You are already using different methodologies. Changing aspects of the bioinformatic processing could make those methodologies less comparable, but it could also make them more comparable if you are tailoring the bioinformatics to the specifics of each technology.

I am using alpha diversity metrics to compare these technologies, and I found what was significant in comparison (for example observed out) when using independent sample processing, is no longer significant after pooling since I have a dramatic reduction in taxa count from MISeq, whereas the count increased from PacBio (Kindly, please take a look on my posted question 6 days ago in the current issue, I copied part of it below)

I got a higher taxa count (approx 200 more taxa) compared to the default workflow. However, with MiSeq reads, the taxa count was dramatically reduced by pooling, but the read counts did not change that much for both MiSeq and PacBio. Does this mean that we have more contaminants/chimeras from MiSeq compared to PacBio? For clarification, my samples represent different genotypes, so, what would be the best method to infer ASVs? Is independent sample processing (default workflow) more suitable for my samples?

To conclude, my samples were sequenced using MiSeq and PacBIo, and when using the default workflow, and not considering singletons (singletons = FALSE), MiSeq generated more than double the taxa count generated from PacBio. Whereas, when using the pooling method and still not considering singletons, MiSeq generated taxa counts less than PacBio. But still the read counts from MiSeq is far greater than PacBio's.

In my project, I think pooling worked well with PacBio and helped to identify more rare taxa, however, it is not the best with MiSeq since it causes the disappearance of some important taxa.

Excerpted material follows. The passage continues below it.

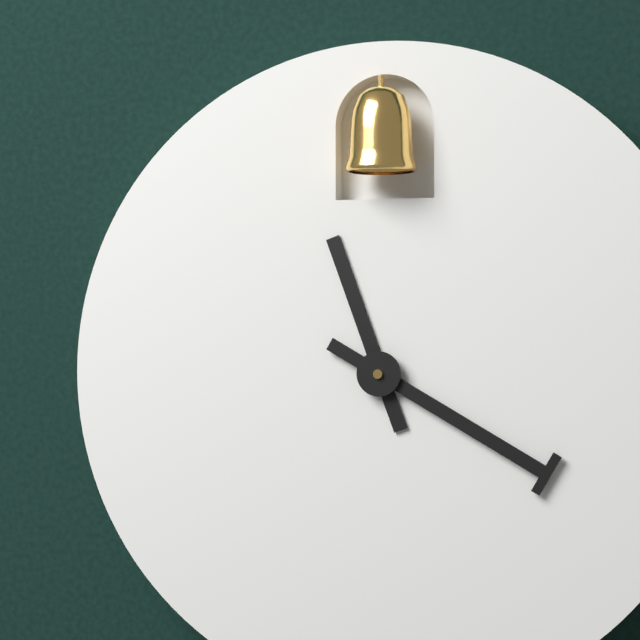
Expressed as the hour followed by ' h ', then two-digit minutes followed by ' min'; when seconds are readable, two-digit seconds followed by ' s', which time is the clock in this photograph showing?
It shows 11 h 20 min
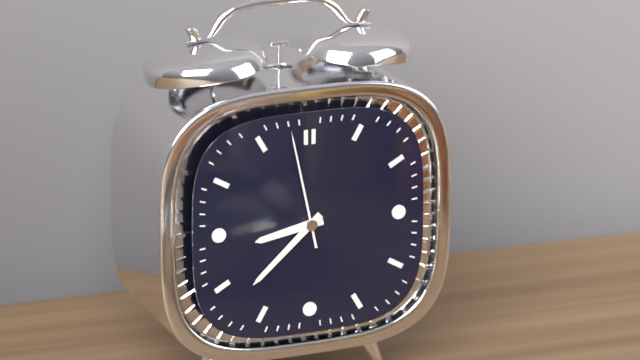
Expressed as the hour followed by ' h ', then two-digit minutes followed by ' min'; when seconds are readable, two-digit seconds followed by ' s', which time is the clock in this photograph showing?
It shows 8 h 38 min 58 s
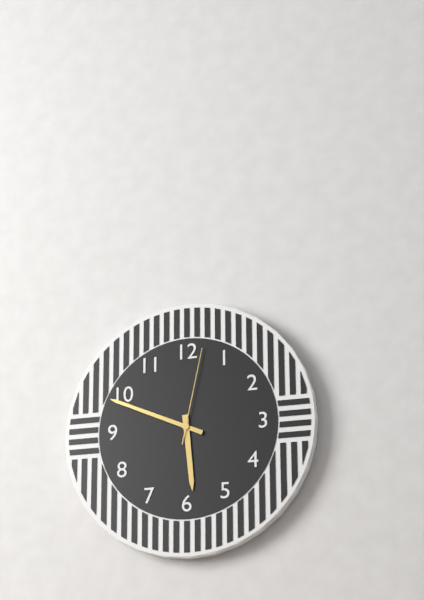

For updates, I checked ASVs without removing chimeras, and I found the taxon. So, this means that the taxon was removed as a chimera. Also, the significant reduction in ASVs from MiSeq pipeline means those taxa were counted as chimeras (especially they are rare taxa except for the taxon that suffered from the primer bias) and removed when using "Pool = TRUE". Any comment here?

Thank you so much and sorry if I bothered you with my questions.